Für mich ist das Thema interessant, weil ich ADHSler in meinem nächsten Umfeld habe und auf die harte Tour lernen musste, dass ADHS tatsächlich eine andere Art des Denkens und der Wahrnehmung ist, die zu teils existentiellen Problemen im Alltag und im gemeinschaftlichen Miteinander führt. Wie viele Menschen hatte ich bis dahin meine Zweifel, ob es ADHS wirklich gibt oder das nur eine Entschuldigung für eine schlechte Erziehung oder mangelnde Selbstdisziplin ist. Aber in meiner Rolle als unfreiwilliger „Coach“ habe ich gelernt, dass es tatsächlich eine besondere „Gehirnverdrahtung“ ist, die mit den offensichtlich negativen Auswirkungen einen hohen Leidensdruck erzeugt – aber auch einige positive Aspekte mit sich bringt. Was sich auf der Schattenseite in Impulsivität, Ungeduld und Überempfindlichkeit äußert, kann im richtigen Licht zu Spontaneität, Kreativität und Einfühlsamkeit werden.

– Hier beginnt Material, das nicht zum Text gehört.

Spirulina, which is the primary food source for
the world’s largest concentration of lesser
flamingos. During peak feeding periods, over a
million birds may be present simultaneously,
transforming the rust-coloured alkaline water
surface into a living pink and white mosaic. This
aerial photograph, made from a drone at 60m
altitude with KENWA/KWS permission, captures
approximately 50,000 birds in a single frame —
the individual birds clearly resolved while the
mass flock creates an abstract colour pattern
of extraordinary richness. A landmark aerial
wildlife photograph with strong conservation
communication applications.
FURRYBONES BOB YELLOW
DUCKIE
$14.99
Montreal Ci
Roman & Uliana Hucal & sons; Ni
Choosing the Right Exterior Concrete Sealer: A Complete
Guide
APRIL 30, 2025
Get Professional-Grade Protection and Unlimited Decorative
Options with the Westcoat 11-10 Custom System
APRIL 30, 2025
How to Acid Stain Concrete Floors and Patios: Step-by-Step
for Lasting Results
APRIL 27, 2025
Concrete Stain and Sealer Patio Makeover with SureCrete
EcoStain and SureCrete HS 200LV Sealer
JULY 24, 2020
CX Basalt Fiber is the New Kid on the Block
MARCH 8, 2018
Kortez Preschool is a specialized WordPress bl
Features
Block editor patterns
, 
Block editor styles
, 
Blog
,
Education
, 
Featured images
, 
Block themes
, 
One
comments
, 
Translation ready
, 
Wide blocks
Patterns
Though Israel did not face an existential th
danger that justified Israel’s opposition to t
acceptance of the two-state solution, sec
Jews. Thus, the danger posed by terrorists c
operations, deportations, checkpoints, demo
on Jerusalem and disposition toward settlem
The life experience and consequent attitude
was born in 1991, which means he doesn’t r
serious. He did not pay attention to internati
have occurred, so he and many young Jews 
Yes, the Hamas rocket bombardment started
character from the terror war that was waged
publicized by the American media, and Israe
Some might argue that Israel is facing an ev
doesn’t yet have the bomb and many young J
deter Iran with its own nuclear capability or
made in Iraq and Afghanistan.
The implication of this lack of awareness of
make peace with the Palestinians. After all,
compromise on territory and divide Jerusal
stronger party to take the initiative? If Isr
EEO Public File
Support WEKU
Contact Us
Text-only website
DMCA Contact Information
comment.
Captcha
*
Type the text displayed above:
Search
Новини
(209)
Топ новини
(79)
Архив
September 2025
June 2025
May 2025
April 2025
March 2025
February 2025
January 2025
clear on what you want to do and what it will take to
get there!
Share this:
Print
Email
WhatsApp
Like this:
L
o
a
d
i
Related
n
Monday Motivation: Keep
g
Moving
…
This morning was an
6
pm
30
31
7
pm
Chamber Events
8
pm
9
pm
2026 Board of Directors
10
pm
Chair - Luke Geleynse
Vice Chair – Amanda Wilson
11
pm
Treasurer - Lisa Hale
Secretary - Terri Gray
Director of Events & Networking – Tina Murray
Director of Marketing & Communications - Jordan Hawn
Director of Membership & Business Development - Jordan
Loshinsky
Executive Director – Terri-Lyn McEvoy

Der Autorin ist es besonders wichtig, ADHS in dieses andere Licht zu rücken: es nicht als Krankheit oder Behinderung, sondern als eine Eigenart oder Eigenschaft zu betrachten, die eben in unserer Gesellschaft häufig zu Konflikten und einem immensen Leidensdruck bei ADHSlern führen kann. Gut finde ich, dass sie akribisch auf Begrifflichkeiten eingeht, denn Sprache beeinflusst die Wahrnehmung und innere Einstellung (auch wenn Hater des Genderns das nicht wahrhaben wollen). Sie vermeidet das Wort „Betroffene“ und geht auch darauf ein, warum ADHS ihrer Meinung nach eben keine Krankheit und keine Behinderung darstellt. Das fand ich sehr interessant und werde versuchen, es stärker zu verinnerlichen.

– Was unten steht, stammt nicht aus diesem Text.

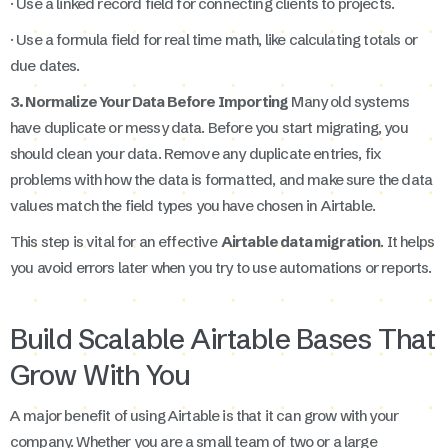
· Use a linked record field for connecting clients to projects.
· Use a formula field for real time math, like calculating totals or
due dates.
3. Normalize Your Data Before Importing
Many old systems
have duplicate or messy data. Before you start migrating, you
should clean your data. Remove any duplicate entries, fix
problems with how the data is formatted, and make sure the data
values match the field types you have chosen in Airtable.
This step is vital for an effective
Airtable data migration
. It helps
you avoid errors later when you try to use automations or reports.
Build Scalable Airtable Bases That
Grow With You
A major benefit of using Airtable is that it can grow with your
company. Whether you are a small team of two or a large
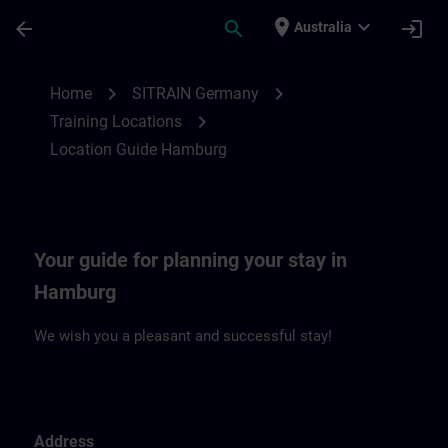
Skip To Main Content
Page Loaded
place
expand_more
arrow_back
search
login
Australia
Location Guide Hamburg | SITRAIN
chevron_right
chevron_right
Home
SITRAIN Germany
chevron_right
Training Locations
Location Guide Hamburg
Your guide for planning your stay in
Hamburg
We wish you a pleasant and successful stay!
Address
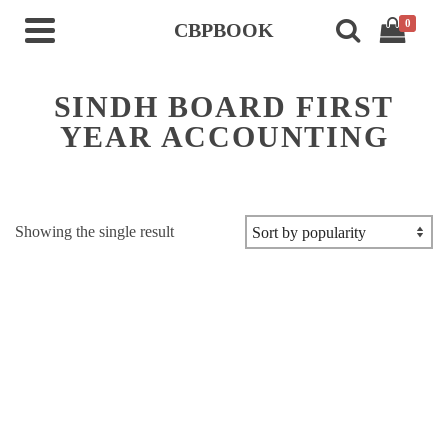
0
CBPBOOK
SINDH BOARD FIRST
YEAR ACCOUNTING
Showing the single result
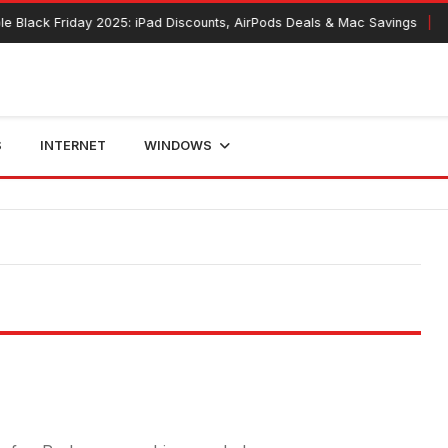
e Black Friday 2025: iPad Discounts, AirPods Deals & Mac Savings
S
INTERNET
WINDOWS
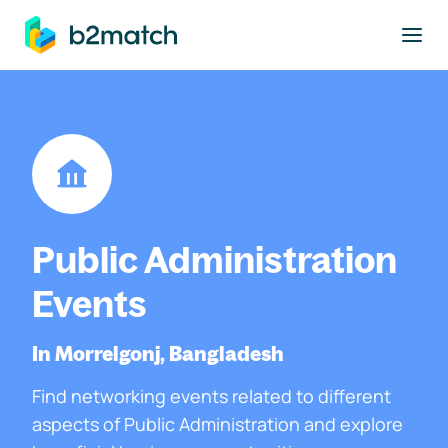
to main content
Public Administration
Events
In Morrelgonj, Bangladesh
Find networking events related to different
aspects of Public Administration and explore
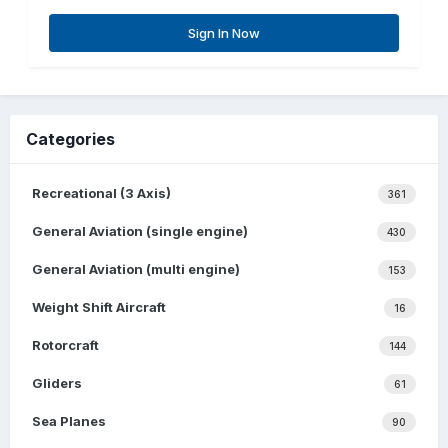
Sign In Now
Categories
Recreational (3 Axis)
361
General Aviation (single engine)
430
General Aviation (multi engine)
153
Weight Shift Aircraft
16
Rotorcraft
144
Gliders
61
Sea Planes
90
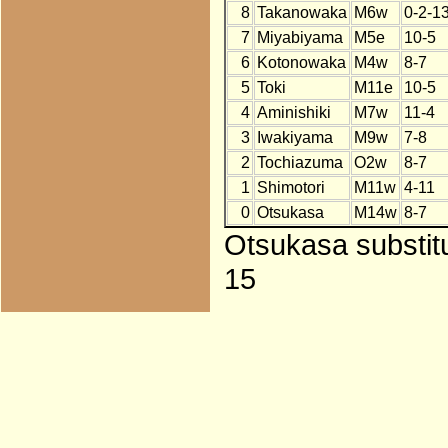
8
Takanowaka
M6w
0-2-1
7
Miyabiyama
M5e
10-5
6
Kotonowaka
M4w
8-7
5
Toki
M11e
10-5
4
Aminishiki
M7w
11-4
3
Iwakiyama
M9w
7-8
2
Tochiazuma
O2w
8-7
1
Shimotori
M11w
4-11
0
Otsukasa
M14w
8-7
Otsukasa substit
15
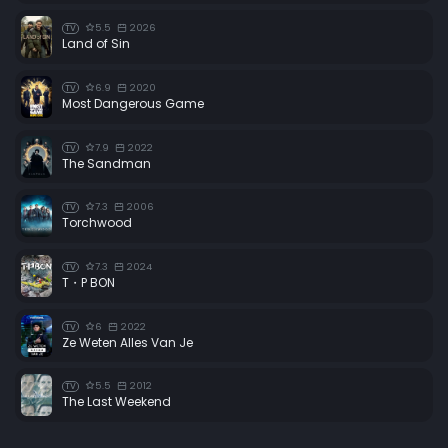
5.5
2026
TV
Land of Sin
6.9
2020
TV
Most Dangerous Game
7.9
2022
TV
The Sandman
7.3
2006
TV
Torchwood
7.3
2024
TV
T・P BON
6
2022
TV
Ze Weten Alles Van Je
5.5
2012
TV
The Last Weekend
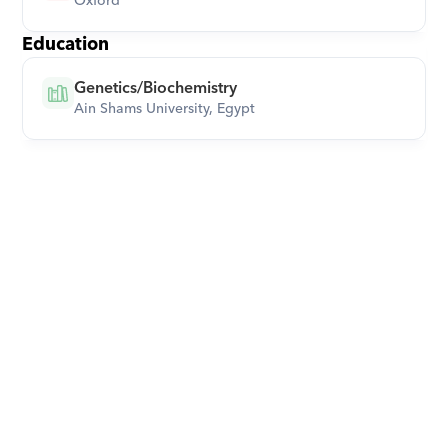
Oxford
Education
Genetics/Biochemistry
Ain Shams University, Egypt
Download Orcas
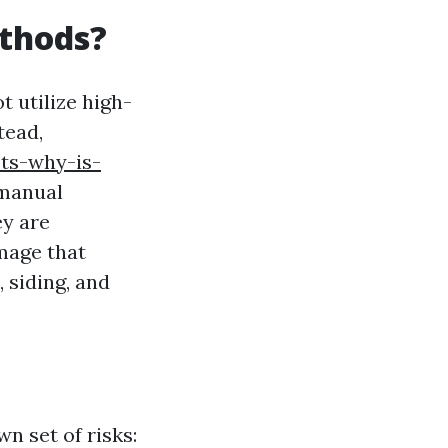
thods?
 utilize high-
tead,
ts-why-is-
 manual
ey are
mage that
 siding, and
n set of risks:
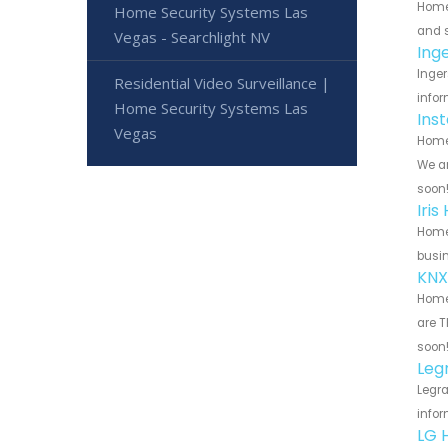
Home
Home Security Systems Las
and s
Vegas - Searchlight NV
Ing
Inger
Residential Video Surveillance |
infor
Home Security Systems Las
Ins
Vegas
Home 
We ar
soon
Iri
Home 
busin
KNX
Home 
are T
soon
Leg
Legra
infor
LG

Ein Problem sehe ich allerdings darin, dass sie – wie auch schon andere Autoren, die selbst ADHS haben – das damit verbundene Leid zu sehr beiseiteschiebt und viel Anstrengung unternimmt, um ADHS als etwas weniger Defizitäres und etwas mehr Positives zu definieren. Der Ansatz ist nicht falsch, es gibt Menschen mit ADHS Selbstvertrauen. Aber nach meiner Erfahrung ist das damit verbundene Leid so groß, dass die defizitäre Seite auf keinen Fall kleingeredet werden sollte. Sie zählt sie zwar alle auf, die täglichen Struggles und auch die Komorbiditäten, aber bleibt dabei sehr oberflächlich. Vielleicht, weil sie selbst mit ihrem ADHS ganz gut „klarkommt“. Es wäre besser gewesen, auch die Erfahrungen anderer Menschen mit einzuarbeiten, um die Vielschichtigkeit von ADHS zu zeigen und die Auswirkungen in allen Lebensbereichen greifbarer zu machen.

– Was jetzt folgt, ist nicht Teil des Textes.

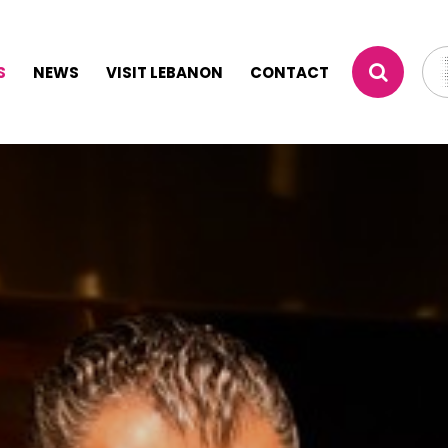
S
NEWS
VISIT LEBANON
CONTACT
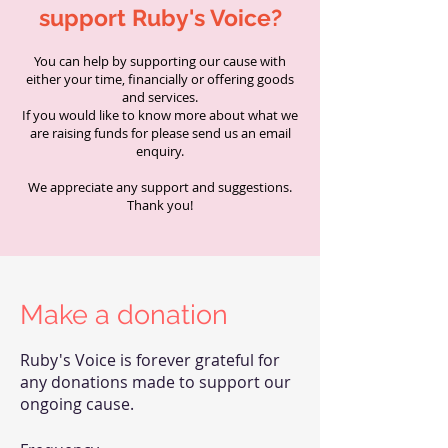
support Ruby's Voice?
You can help by supporting our cause with
either your time, financially or offering goods
and services.
If you would like to know more about what we
are raising funds for please send us an email
enquiry.
We appreciate any support and suggestions.
Thank you!
Make a donation
Ruby's Voice is forever grateful for
any donations made to support our
ongoing cause.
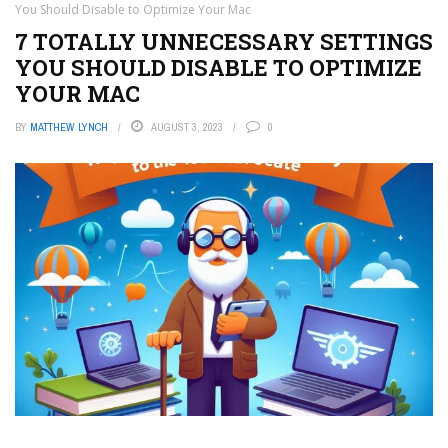
You Should Disable to Optimize Your Mac
7 TOTALLY UNNECESSARY SETTINGS
YOU SHOULD DISABLE TO OPTIMIZE
YOUR MAC
BY
MATTHEW LYNCH
AUGUST 3, 2023
0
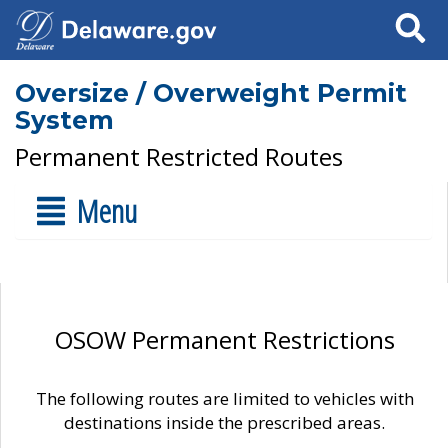
Search
Oversize / Overweight Permit
System
Permanent Restricted Routes
Menu
OSOW Permanent Restrictions
The following routes are limited to vehicles with
destinations inside the prescribed areas.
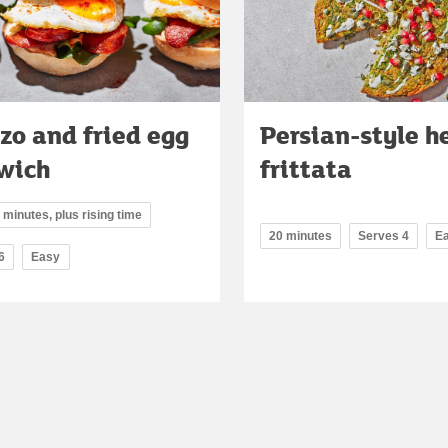
zo and fried egg
Persian-style h
wich
frittata
 minutes, plus rising time
20 minutes
Serves 4
E
6
Easy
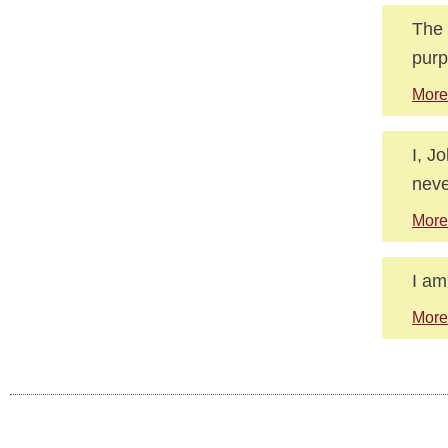
The 
purp
More
I, J
neve
More
I am
More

Für Betroffene (ups, nun habe ich das Wort doch verwendet) ist „Kirmes im Kopf“ aber bestimmt trotzdem sehr wertvoll. Sie erklärt den schwierigen Weg hin zu einer Diagnose, gibt praktische Tipps und macht auf weitere ADHS-„Aufklärer“ aufmerksam, die sich auf Instagram tummeln. In manchen Rezensionen habe ich gelesen, dass die Erwähnung dieser Instagram-Profile als störend empfunden wird, aber ich glaube, für ADHSler auf der Suche nach persönlichen Erfahrungen anderer bietet diese Plattform eine gute Möglichkeit, sich zu vernetzen und Coping-Strategien kennenzulernen. Daher bietet dieses Buch eine hilfreiche Ergänzung zu dem immer größer werdenden Angebot an Sachbüchern zum Thema ADHS im Erwachsenenalter.
Kirmes im Kopf
Angelina Boerger
Kiepenheuer & Witsch, 2023
ISBN 9783462004618
Dieses Buch wurde mir als kostenloses Rezensionsexemplar über NetGalley zur Verfügung gestellt.